Kickback vs. Transparency

One of the interesting aspects of the recent PBM enforcement/ settlement efforts is in the interplay between the legal theories articulated and the relief obtained. The settlement, of course, is predicated principally on the legal theories underlying the Federal Health Program Anti-Kickback Statute. The settlement, however, does not prohibit PBMs from maintaining any of the financial relationships with pharmaceutical companies that have been challenged. Rather, the settlement only imposes a requirement of disclosure and transparency on the PBM. That suggests the rhetorical question: "When is a kickback not a kickback?" On the basis of the structure of the settlement agreement, the answer appears to be "When it is transparent." That raises some interesting follow up questions: Will transparency provide a defense to a pharmaceutical company that enters into any financial relationship with a PBM? Should a pharmaceutical company mandate transparency in all arrangements with PBMs that have not yet entered into a settlement with the government? Is the difference between a financial arrangement that is subject to challenge and one that is acceptable merely transparency?

These and other questions are not answered by the AdvancePCS and Medco settlements.

Enforcement vs.

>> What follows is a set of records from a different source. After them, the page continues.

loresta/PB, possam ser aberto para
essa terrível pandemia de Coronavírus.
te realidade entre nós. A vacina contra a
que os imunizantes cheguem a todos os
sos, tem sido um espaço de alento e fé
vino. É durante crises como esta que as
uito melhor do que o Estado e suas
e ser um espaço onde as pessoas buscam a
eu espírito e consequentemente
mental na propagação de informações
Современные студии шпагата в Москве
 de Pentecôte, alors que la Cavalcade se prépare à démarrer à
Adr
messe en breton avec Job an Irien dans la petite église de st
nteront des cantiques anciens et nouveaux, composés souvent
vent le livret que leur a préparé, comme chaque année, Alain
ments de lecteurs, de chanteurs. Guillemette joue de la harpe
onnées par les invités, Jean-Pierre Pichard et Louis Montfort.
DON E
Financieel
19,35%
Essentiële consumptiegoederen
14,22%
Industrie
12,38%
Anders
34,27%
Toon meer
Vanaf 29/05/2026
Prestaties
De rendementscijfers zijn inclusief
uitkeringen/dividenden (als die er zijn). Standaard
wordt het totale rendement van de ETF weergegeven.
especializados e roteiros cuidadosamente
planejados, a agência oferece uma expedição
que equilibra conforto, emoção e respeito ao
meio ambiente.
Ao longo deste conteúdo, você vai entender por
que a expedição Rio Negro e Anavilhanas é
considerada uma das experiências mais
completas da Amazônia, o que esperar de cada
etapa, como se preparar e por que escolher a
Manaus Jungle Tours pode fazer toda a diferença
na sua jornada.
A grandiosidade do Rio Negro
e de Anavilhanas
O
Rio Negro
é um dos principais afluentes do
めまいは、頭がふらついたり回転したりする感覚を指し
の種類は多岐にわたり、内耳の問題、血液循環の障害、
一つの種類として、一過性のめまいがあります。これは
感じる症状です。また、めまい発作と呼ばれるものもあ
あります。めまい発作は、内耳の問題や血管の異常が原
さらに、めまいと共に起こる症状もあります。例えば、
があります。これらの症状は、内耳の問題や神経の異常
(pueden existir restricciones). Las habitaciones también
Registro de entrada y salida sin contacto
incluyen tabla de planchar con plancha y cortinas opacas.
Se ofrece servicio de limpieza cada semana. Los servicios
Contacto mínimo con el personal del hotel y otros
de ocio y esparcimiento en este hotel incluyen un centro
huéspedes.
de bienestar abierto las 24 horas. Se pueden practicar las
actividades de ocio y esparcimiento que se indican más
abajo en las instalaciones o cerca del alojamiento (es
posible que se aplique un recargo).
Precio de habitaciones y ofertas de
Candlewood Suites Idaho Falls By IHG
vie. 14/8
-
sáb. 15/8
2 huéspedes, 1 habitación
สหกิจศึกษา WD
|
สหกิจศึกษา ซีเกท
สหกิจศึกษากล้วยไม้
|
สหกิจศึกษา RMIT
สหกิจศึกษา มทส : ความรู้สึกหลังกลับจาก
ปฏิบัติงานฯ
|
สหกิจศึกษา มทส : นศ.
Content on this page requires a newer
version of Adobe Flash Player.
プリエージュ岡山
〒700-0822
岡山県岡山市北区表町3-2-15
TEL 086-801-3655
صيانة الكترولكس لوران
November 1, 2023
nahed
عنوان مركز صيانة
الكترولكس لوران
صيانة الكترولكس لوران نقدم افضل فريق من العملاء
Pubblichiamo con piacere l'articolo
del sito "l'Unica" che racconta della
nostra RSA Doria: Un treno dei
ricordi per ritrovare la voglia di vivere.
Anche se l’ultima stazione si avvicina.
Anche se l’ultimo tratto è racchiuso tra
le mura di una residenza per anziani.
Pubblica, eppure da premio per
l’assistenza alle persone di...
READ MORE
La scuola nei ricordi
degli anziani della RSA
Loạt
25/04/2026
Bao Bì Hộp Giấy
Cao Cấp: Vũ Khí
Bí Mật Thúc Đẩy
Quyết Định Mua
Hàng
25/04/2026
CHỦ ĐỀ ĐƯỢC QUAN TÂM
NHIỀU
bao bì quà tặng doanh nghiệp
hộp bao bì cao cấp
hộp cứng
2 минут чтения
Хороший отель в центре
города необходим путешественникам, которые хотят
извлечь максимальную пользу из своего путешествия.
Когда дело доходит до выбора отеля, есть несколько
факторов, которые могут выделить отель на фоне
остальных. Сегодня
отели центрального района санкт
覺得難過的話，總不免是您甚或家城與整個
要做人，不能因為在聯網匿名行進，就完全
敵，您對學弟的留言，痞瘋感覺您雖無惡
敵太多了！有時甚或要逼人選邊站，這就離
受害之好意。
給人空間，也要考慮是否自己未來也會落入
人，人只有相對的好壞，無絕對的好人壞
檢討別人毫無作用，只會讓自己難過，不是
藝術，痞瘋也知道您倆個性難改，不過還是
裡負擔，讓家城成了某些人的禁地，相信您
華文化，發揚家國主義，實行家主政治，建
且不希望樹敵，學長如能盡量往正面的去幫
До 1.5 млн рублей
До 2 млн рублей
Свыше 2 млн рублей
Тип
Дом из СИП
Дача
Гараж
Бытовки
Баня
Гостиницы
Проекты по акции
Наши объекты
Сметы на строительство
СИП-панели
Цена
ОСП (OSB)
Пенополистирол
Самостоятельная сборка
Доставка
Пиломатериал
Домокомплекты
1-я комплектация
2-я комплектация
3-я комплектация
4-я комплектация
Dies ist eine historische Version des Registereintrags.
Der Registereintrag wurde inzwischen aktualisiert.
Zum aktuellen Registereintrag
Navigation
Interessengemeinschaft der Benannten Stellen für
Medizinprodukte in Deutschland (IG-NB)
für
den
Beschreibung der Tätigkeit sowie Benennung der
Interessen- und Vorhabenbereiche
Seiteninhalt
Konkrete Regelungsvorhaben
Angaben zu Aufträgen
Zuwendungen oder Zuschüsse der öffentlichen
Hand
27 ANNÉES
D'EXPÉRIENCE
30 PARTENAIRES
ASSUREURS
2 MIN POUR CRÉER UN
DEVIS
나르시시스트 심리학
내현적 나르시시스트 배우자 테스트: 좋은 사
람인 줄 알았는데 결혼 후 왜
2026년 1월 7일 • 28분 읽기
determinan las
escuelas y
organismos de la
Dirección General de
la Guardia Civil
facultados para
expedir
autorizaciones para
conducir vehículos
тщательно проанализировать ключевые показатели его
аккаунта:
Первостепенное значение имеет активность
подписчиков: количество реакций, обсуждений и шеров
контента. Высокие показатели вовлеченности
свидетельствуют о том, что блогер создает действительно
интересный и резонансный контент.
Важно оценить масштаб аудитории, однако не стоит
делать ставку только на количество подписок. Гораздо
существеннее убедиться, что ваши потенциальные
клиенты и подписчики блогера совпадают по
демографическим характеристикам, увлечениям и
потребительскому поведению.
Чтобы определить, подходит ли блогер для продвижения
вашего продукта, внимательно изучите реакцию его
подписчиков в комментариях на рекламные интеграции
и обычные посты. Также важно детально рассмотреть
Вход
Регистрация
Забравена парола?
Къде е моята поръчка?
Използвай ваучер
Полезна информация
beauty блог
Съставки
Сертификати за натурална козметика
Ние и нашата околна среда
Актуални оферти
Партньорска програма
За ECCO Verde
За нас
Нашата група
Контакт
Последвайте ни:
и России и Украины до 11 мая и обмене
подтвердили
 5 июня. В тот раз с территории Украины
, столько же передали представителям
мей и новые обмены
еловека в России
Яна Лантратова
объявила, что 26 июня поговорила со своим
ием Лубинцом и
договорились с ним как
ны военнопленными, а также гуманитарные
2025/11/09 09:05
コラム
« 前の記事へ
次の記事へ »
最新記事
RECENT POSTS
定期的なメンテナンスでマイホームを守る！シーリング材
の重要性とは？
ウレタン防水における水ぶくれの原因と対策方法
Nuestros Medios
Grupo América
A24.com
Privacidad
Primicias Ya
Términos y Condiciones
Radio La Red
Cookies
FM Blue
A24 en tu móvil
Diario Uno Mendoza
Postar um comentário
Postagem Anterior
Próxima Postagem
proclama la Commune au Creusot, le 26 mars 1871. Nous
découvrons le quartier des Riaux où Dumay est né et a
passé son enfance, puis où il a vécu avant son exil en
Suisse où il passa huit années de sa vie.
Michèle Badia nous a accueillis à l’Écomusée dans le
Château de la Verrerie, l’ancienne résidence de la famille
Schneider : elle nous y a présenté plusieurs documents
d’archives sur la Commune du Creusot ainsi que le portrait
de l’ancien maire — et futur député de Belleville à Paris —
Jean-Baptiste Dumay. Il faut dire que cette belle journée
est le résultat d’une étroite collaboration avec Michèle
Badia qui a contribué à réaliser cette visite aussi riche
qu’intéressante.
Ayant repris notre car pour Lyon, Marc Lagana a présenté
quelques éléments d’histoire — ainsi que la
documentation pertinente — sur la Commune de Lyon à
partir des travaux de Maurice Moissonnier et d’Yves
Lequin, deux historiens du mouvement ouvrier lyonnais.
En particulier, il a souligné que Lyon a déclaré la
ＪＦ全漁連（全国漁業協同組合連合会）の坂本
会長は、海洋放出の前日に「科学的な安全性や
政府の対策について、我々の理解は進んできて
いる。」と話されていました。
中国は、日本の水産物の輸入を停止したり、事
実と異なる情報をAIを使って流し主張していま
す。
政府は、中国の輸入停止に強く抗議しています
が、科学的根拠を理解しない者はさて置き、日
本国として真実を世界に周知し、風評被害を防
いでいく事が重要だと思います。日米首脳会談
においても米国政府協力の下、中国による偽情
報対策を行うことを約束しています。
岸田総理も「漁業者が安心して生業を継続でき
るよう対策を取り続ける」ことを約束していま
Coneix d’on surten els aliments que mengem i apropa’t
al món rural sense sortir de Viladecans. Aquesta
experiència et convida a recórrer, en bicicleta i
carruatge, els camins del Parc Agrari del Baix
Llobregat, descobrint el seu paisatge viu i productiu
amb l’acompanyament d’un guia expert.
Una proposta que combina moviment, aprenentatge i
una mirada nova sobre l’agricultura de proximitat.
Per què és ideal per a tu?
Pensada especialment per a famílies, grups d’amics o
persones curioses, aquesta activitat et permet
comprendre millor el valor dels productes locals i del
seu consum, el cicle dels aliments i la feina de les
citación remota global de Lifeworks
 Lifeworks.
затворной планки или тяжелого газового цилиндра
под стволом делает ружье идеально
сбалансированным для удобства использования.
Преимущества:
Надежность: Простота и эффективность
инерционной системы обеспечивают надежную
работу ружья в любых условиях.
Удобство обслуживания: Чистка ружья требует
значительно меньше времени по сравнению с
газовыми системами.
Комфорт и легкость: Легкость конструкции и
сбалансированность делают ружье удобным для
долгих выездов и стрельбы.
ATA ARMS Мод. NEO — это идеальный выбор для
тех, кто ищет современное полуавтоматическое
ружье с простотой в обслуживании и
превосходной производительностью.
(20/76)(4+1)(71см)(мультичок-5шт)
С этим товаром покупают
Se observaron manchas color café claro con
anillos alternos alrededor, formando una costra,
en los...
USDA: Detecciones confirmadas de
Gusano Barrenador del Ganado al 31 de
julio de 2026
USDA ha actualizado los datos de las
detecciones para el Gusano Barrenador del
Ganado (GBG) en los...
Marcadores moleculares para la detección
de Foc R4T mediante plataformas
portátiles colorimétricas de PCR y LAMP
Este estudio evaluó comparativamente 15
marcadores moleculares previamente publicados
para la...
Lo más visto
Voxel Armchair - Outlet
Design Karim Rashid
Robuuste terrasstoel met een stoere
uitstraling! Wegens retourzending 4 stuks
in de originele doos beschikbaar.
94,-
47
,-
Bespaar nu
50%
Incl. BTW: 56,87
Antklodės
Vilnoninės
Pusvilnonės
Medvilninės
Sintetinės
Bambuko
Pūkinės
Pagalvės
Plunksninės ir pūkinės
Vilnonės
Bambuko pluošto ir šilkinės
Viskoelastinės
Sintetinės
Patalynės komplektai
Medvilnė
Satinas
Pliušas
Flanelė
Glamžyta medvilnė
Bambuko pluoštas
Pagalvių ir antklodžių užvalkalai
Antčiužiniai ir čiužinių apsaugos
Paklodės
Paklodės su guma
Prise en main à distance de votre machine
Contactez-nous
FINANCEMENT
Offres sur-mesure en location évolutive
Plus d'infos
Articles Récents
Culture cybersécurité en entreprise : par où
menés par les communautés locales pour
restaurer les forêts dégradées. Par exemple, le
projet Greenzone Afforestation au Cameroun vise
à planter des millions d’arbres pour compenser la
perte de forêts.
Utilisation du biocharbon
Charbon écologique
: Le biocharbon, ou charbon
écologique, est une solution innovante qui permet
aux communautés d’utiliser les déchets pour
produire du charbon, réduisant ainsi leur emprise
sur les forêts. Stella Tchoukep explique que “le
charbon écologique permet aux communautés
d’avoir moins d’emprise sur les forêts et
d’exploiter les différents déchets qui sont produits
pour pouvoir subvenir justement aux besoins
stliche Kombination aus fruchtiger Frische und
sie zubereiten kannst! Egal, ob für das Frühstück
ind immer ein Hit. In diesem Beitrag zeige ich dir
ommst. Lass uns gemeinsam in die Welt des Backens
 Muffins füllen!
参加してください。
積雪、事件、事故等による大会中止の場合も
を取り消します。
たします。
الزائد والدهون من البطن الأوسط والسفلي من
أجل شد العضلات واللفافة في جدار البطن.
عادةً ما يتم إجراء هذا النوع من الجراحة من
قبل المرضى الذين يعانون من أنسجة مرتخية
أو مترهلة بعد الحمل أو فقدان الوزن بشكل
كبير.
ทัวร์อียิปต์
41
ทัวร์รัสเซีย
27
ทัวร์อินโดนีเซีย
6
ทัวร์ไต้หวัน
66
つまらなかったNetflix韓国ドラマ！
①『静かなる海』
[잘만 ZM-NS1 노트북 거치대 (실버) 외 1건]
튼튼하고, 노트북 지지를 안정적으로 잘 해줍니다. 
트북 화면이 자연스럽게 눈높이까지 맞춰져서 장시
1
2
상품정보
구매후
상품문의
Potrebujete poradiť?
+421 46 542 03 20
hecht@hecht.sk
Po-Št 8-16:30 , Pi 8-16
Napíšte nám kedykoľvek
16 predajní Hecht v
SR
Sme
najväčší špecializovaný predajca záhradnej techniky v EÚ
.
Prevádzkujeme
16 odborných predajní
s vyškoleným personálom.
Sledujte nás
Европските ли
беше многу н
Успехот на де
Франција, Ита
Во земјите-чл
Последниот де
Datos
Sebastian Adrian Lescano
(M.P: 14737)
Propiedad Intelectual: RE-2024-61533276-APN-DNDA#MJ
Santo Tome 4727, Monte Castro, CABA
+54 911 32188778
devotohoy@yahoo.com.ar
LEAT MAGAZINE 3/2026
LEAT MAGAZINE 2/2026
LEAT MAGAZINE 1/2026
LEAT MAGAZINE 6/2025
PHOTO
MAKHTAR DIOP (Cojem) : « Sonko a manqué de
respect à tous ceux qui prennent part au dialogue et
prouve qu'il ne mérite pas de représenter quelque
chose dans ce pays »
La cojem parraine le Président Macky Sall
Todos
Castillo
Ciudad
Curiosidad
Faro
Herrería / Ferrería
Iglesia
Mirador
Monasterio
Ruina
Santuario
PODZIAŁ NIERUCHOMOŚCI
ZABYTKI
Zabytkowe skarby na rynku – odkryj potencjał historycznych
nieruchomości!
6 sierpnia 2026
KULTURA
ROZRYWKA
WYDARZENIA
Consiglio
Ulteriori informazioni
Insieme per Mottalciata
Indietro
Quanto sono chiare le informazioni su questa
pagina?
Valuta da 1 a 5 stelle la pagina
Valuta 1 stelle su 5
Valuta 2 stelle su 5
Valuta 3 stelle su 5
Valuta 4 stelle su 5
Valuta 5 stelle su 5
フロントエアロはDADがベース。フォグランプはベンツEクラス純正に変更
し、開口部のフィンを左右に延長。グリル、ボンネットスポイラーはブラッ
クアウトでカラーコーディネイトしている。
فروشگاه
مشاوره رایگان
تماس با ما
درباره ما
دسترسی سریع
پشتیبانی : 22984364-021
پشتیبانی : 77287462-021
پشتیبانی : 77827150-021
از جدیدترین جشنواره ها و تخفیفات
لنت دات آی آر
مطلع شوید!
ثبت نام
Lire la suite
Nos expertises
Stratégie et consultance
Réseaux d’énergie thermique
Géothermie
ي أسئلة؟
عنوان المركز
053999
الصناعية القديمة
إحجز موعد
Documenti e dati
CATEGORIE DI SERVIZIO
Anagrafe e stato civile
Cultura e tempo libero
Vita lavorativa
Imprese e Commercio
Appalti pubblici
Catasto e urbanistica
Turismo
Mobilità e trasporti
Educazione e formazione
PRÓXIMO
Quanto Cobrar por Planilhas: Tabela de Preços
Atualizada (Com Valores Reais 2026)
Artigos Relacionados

Policy

Critics of these settlement agreements argue that the settlements represent a misguided attempt by enforcement agencies, in particular the U.S. Attorney’s Office for the Eastern District of Pennsylvania, to not simply enforce laws but to make public policy. Indeed, the obligations detailed in the agreements extend far beyond governmental health programs subject to enforcement by a federal prosecutor to arrangements with private payers as well. Moreover, in some cases, the "policy" that is set by these agreements is inconsistent with or goes beyond the positions taken by regulatory agencies such as the Centers for Medicare and Medicaid Services (CMS) or even Congress itself.

Taken together, the Medco and AdvancePCS settlement agreements have been criticized as examples of the government dictating the specific form in which contractual relationships will occur as well as the obligations of the various parties in wholly private transactions. Critics suggest that the settlements move away from a traditional view of contracts to a model where the government, and not private parties, dictates contractual arrangements that do not involve any federal health care dollars.

This article has been prepared by Sidley Austin Brown & Wood LLP for informational purposes only and does not constitute legal advice. This information is not intended to create, and receipt of it does not constitute, an attorney-client relationship. Readers should not act upon this without seeking professional counsel.